The list of African dictators is endless and include notorious leaders such as Muammar Gaddafi of Libya, Hosni Mubarak of Egypt, Menes Zanawi of Ethiopia, Blaise Campoare of Burkina Faso to name a few. They have neither the interest nor the desire to alleviate the suffering of their own people let alone speak against a fellow tyrant like Mugabe. Change is a fact of life; circumstances change and people do in some shape or form. Not tyrants though. They live in denial and often die in futile resistance. Unlike ordinary folks, dictators’ social networks strengthen what Paul Kennedy calls their ‘collective psychosis’. They cannot accommodate common sense and the notions of fair play and justice. Doing so would expose their inadequacies and make them vulnerable. They cannot relate with opposing views either, as that weakens their lust for power and the determination to cling onto it.
We may love to hate them, but dictators are no fools. Or rather they are a particularly peculiar species. They create a bonding network to comfort themselves and consolidate a platform that frustrates our efforts to hold them accountable. Their commonalities of shared intentions make them to reach out beyond accessible ordinary spaces. To hold onto their attributes and optimise their capacity to destroy, they identify with Narcissus, the character in Greek mythology that is reported to have developed an obsession of his personal reflection in a pond of water. Like Narcissus, African dictators have that obsession with personality arising out of paranoia and a sense of worthlessness. Worthlessness is a serious human condition. It brings insecurity and breeds a desperation that urges the domination, failure or destruction of others. Those ‘others’ happen to be selfless people involved in the human project of peace and justice. How on earth dictators stoop this low is, of course, a combination of many defining factors. But the abdication of our collective responsibilities to tackle impunity at an early stage could well be one of them.
So in spite of the recent Security Council setback, and the inaction of other endogenous institutions, the world must not waver on Zimbabwe or any other constituents of tyranny. At the very least, a continuum of constant pressure must be mounted and maintained. For it only takes the silence of the good to allow evil to prevail. Dictators must be shown that they may maim, kill or destroy, but they cannot bully us to submission. We are faced with a struggle against evil that must be won. The people of Africa and indeed the world deserve better. We all have to make that happen. Only then can this world be a better place.
◇ ◇ ◇ ◇ ◇ ◇ ◇
→ **TASK TO COMPLETE**
Copy the passage on African dictators word for word, starting at "So in spite" and ending at "a better place.".

(Collected data)
◇ ◇ ◇ ◇ ◇ ◇ ◇
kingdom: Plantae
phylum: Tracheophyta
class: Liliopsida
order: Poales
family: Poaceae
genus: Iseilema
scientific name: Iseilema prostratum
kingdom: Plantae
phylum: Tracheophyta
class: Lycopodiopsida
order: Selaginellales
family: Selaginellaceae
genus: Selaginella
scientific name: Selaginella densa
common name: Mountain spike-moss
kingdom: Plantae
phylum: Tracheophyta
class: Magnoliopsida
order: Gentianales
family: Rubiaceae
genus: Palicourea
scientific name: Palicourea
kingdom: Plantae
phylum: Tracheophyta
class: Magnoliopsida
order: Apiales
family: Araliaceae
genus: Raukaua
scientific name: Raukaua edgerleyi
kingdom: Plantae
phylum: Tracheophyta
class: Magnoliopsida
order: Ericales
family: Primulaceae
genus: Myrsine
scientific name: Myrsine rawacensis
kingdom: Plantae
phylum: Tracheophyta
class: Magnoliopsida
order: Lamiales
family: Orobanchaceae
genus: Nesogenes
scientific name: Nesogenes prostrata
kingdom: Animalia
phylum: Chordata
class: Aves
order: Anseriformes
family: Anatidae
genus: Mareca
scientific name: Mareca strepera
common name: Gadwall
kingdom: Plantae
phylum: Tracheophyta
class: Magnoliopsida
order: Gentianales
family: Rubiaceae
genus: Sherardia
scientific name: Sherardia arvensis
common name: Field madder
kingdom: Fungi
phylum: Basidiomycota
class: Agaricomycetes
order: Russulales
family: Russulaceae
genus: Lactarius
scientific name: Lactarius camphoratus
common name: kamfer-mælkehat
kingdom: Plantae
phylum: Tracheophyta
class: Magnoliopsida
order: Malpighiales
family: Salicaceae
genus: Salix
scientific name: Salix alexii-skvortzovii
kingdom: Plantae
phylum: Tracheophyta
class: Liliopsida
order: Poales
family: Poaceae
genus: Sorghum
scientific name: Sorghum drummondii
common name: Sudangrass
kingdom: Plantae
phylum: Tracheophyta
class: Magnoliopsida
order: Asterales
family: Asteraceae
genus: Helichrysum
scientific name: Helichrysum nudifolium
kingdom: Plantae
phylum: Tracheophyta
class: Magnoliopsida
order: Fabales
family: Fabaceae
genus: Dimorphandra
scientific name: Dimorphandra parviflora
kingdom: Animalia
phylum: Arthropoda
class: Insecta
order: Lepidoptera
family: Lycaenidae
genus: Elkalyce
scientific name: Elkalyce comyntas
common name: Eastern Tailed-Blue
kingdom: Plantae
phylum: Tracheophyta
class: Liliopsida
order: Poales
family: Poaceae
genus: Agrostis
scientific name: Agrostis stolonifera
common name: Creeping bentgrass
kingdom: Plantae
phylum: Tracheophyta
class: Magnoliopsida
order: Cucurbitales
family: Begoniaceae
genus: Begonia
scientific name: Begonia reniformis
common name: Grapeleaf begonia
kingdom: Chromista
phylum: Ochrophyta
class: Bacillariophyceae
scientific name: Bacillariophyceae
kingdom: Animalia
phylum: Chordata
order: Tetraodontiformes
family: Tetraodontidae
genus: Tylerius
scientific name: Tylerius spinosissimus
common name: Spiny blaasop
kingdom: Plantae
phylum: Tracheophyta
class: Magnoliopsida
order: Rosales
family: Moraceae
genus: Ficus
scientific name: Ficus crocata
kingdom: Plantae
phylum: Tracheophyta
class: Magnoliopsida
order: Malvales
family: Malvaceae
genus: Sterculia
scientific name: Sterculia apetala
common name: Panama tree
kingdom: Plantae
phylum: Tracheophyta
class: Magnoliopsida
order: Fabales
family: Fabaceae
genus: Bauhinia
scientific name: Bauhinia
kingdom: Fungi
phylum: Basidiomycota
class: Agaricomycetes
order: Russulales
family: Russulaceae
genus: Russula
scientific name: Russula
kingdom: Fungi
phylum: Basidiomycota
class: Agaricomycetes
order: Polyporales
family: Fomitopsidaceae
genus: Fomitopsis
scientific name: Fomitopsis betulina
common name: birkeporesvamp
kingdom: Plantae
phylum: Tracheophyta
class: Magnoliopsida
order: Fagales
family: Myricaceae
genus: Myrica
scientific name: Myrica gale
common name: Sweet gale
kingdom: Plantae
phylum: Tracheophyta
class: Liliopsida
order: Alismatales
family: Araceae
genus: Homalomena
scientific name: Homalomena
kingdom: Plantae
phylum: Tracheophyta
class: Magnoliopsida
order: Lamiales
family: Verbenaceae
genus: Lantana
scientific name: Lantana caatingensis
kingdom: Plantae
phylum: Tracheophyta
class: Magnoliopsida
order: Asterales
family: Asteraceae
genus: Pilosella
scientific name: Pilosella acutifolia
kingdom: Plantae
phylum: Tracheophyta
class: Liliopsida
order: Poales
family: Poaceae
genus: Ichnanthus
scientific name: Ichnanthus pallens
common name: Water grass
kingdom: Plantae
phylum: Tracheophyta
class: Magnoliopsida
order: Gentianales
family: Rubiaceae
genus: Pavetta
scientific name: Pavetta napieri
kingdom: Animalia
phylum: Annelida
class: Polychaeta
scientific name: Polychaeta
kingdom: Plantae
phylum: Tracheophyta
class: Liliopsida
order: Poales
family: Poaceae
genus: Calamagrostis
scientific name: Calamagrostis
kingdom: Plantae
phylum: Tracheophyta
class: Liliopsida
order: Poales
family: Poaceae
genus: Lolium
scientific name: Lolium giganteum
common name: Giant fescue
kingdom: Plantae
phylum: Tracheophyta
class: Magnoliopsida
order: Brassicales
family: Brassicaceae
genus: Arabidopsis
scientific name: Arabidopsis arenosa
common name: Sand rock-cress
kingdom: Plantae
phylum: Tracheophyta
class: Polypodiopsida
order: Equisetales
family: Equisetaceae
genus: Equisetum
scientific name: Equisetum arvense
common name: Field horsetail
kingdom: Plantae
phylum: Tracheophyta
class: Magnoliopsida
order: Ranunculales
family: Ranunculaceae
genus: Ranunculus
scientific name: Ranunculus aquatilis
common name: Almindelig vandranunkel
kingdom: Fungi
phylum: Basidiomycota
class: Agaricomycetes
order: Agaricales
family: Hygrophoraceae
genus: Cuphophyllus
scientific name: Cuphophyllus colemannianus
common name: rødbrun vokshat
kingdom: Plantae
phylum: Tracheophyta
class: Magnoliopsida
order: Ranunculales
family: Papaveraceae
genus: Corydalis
◇ ◇ ◇ ◇ ◇ ◇ ◇
→ **SOLUTION FOR THIS PROBLEM**
So in spite of the recent Security Council setback, and the inaction of other endogenous institutions, the world must not waver on Zimbabwe or any other constituents of tyranny. At the very least, a continuum of constant pressure must be mounted and maintained. For it only takes the silence of the good to allow evil to prevail. Dictators must be shown that they may maim, kill or destroy, but they cannot bully us to submission. We are faced with a struggle against evil that must be won. The people of Africa and indeed the world deserve better. We all have to make that happen. Only then can this world be a better place.